After a taste of lockdowns and mask mandates, the public may, by and large, want to push officialdom to the sidelines where it can do less damage. But that's not what lawmakers and presidents have been up to during these long months of viral fears, spending, and dictates. It's certainly not what's in the far-reaching, multi-trillion-dollar, 2,465-page bill that's pending in Congress.

"The $3.5 trillion social policy bill that lawmakers begin drafting this week would touch virtually every American, at every point in life, from conception to old age," Jonathan Weisman noted last month for The New York Times before Americans told pollsters they had changed their mind about how much they want the government to do.

Part of the problem might be that, while Americans have reverted to largely wanting government to leave them alone, they don't necessarily agree on what that means.

"Americans care about their freedoms, but what Democrats and Republicans see as liberty is quite different," Danielle Lussier, a Grinnell College associate professor of political science, observes of polling results published last week. "Democrats value the freedom to get an abortion, use recreational marijuana, and engage in public protest, while Republicans value the freedom to refuse vaccines, carry a firearm, punish children as they see fit, and seek religious exemptions from the law.

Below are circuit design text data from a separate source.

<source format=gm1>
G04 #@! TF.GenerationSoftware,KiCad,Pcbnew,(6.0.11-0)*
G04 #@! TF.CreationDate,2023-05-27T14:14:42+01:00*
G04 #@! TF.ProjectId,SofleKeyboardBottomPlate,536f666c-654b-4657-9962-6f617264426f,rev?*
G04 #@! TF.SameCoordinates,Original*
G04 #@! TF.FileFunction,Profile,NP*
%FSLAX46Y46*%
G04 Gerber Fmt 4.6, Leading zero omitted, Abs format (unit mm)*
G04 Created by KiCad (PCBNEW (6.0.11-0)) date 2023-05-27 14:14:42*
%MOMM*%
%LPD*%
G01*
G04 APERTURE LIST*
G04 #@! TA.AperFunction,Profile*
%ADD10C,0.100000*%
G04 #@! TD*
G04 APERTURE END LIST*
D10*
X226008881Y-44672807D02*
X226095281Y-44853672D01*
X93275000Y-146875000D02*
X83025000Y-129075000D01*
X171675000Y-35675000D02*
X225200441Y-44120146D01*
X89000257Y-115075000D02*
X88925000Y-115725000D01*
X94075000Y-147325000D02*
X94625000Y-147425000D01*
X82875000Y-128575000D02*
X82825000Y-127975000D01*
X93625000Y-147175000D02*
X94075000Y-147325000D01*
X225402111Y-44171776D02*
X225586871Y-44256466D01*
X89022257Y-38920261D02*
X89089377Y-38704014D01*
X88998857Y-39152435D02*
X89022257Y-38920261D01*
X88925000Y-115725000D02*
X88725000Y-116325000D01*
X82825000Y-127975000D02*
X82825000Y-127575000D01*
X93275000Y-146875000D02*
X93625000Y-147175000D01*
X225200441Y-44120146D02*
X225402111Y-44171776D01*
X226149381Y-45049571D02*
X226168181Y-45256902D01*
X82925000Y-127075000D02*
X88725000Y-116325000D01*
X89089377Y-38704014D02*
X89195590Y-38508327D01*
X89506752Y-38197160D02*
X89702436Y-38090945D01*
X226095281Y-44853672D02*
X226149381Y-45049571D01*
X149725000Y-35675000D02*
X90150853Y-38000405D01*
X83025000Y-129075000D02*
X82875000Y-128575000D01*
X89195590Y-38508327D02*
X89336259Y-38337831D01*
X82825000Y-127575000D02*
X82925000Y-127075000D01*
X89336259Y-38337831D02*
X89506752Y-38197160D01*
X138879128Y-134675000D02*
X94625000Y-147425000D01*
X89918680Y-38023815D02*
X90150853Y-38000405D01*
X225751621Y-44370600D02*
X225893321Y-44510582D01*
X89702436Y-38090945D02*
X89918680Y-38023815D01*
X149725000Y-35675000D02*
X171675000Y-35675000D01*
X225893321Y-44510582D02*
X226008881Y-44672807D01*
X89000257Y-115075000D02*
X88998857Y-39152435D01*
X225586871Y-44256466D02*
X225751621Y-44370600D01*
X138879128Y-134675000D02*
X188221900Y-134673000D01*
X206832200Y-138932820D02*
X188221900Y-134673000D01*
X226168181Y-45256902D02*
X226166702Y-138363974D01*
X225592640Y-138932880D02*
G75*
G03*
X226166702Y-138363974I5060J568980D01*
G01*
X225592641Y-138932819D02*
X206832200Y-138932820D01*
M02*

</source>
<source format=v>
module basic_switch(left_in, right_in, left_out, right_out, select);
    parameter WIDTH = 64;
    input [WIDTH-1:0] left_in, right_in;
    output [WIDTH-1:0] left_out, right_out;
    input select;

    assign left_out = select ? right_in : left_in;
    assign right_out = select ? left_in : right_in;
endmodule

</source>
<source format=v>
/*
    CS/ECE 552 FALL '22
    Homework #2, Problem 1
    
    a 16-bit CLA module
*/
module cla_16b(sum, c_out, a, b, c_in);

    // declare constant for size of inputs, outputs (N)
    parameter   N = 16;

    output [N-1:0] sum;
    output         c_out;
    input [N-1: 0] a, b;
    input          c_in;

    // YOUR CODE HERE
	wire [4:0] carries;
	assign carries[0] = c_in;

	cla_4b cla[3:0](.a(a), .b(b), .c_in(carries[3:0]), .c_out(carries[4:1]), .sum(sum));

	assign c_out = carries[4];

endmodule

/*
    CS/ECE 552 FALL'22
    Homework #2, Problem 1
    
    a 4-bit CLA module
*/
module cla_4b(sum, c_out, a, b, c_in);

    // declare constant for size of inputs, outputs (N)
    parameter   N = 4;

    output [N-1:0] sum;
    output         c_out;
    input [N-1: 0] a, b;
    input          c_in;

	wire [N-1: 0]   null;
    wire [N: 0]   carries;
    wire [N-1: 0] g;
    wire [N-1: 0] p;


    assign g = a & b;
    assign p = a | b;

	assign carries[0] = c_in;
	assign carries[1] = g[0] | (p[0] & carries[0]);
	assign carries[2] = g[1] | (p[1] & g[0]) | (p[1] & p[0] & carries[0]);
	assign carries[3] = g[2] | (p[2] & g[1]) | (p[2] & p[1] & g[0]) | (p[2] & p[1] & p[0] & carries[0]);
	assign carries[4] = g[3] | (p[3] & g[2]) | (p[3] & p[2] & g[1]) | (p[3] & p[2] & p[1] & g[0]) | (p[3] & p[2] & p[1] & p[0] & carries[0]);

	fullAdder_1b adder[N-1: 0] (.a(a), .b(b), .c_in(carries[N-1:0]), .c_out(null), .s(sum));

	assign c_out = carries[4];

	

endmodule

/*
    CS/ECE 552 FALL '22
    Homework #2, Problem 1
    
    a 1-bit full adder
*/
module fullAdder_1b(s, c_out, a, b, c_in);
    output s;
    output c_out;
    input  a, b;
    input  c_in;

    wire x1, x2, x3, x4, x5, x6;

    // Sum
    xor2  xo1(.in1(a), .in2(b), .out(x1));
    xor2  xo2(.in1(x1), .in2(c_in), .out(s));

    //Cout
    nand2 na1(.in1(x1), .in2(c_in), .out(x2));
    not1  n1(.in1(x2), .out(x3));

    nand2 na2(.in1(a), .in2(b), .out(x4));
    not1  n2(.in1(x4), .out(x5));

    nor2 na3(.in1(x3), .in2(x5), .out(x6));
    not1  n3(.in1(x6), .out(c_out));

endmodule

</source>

Both sides appear to see freedom in narrow, partisan terms rather than through a lens of broadly shared individual rights."

Americans of both political tribes do agree that people should be free to become wealthy and to speak their minds. But they have wildly divergent views on many leave-me-alone issues. Tellingly, liberties that some Americans want to exercise in areas such as reproductive and self-defense rights are liberties that others of their countrymen want to restrict through the use of not-at-all-hands-off government power. That is, most Americans want to be left alone, but they don't want to leave each other alone. 

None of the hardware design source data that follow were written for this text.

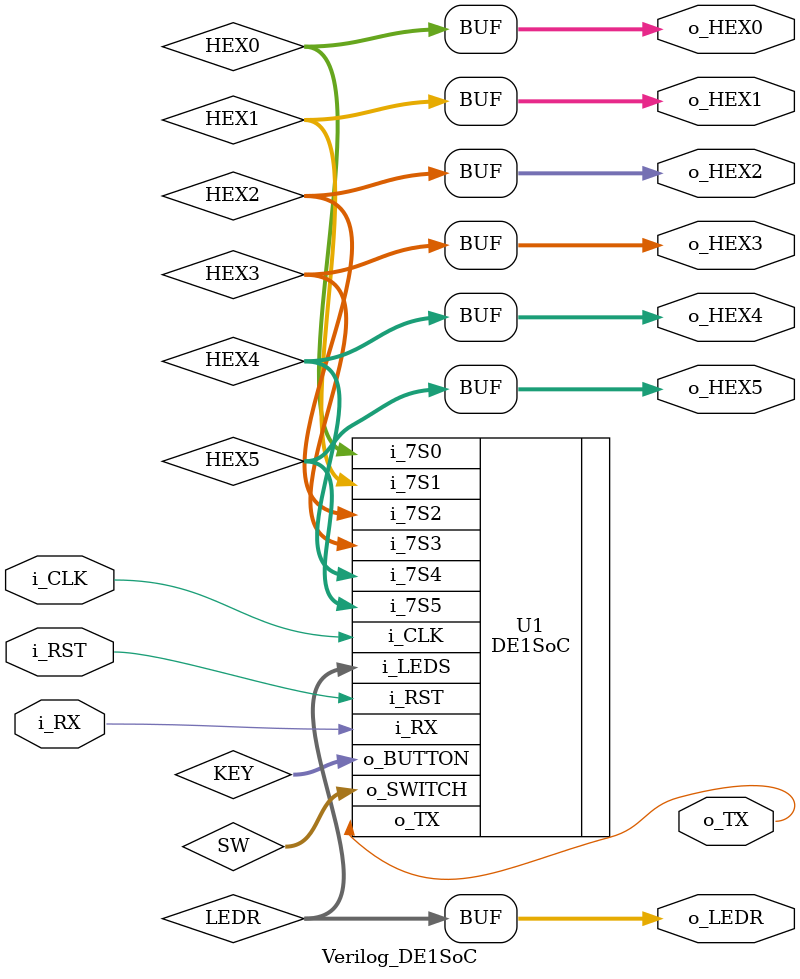
<source format=v>
module Verilog_DE1SoC (
    input i_RX,
    input i_CLK,
    input i_RST,
    output o_TX,
    output [9:0] o_LEDR,
    output [6:0] o_HEX5,
    output [6:0] o_HEX4,
    output [6:0] o_HEX3,
    output [6:0] o_HEX2,
    output [6:0] o_HEX1,
    output [6:0] o_HEX0
);

wire w_CLK;
wire w_LOCKED;
wire w_PLLRST;
wire [9:0] LEDR;
wire [6:0] HEX5;
wire [6:0] HEX4;
wire [6:0] HEX3;
wire [6:0] HEX2;
wire [6:0] HEX1;
wire [6:0] HEX0;
wire [9:0] SW;
wire [3:0] KEY;

assign o_LEDR = LEDR;
assign o_HEX5 = HEX5;
assign o_HEX4 = HEX4;
assign o_HEX3 = HEX3;
assign o_HEX2 = HEX2;
assign o_HEX1 = HEX1;
assign o_HEX0 = HEX0;

DE1SoC #(
    .baud(9600),
    .clock(50000000)
) U1 (
    .i_CLK(i_CLK),
    .i_RX(i_RX),
    .i_RST(i_RST),
    .i_LEDS(LEDR),
    .i_7S5(HEX5),
    .i_7S4(HEX4),
    .i_7S3(HEX3),
    .i_7S2(HEX2),
    .i_7S1(HEX1),
    .i_7S0(HEX0),
    .o_SWITCH(SW),
    .o_BUTTON(KEY),
    .o_TX(o_TX)
);

// Implement your logic inside this region


// End of logic implementation region

endmodule
</source>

Ultimately, the determining factor for whether smaller or bigger government prevails might be whether people value their freedom more than they value restricting that of their neighbors, and whether the political class sees more advantage in catering to the former preference or the latter. Historically, as economic historian Higgs points out, the evidence is that the state gets larger during crises and never fully returns to its pre-crisis status, which is a hint as to how that choice often gets resolved. 

Americans may be over their brief flirtation with the questionable temptations of a larger, more-intrusive state. But that brief opening they allowed may be all that proponents of bigger government need to permanently change people's relationship with powers-that-be, to the benefit of the political class. The public doesn't want a bigger government, but we're all likely to get a taste of it, anyway.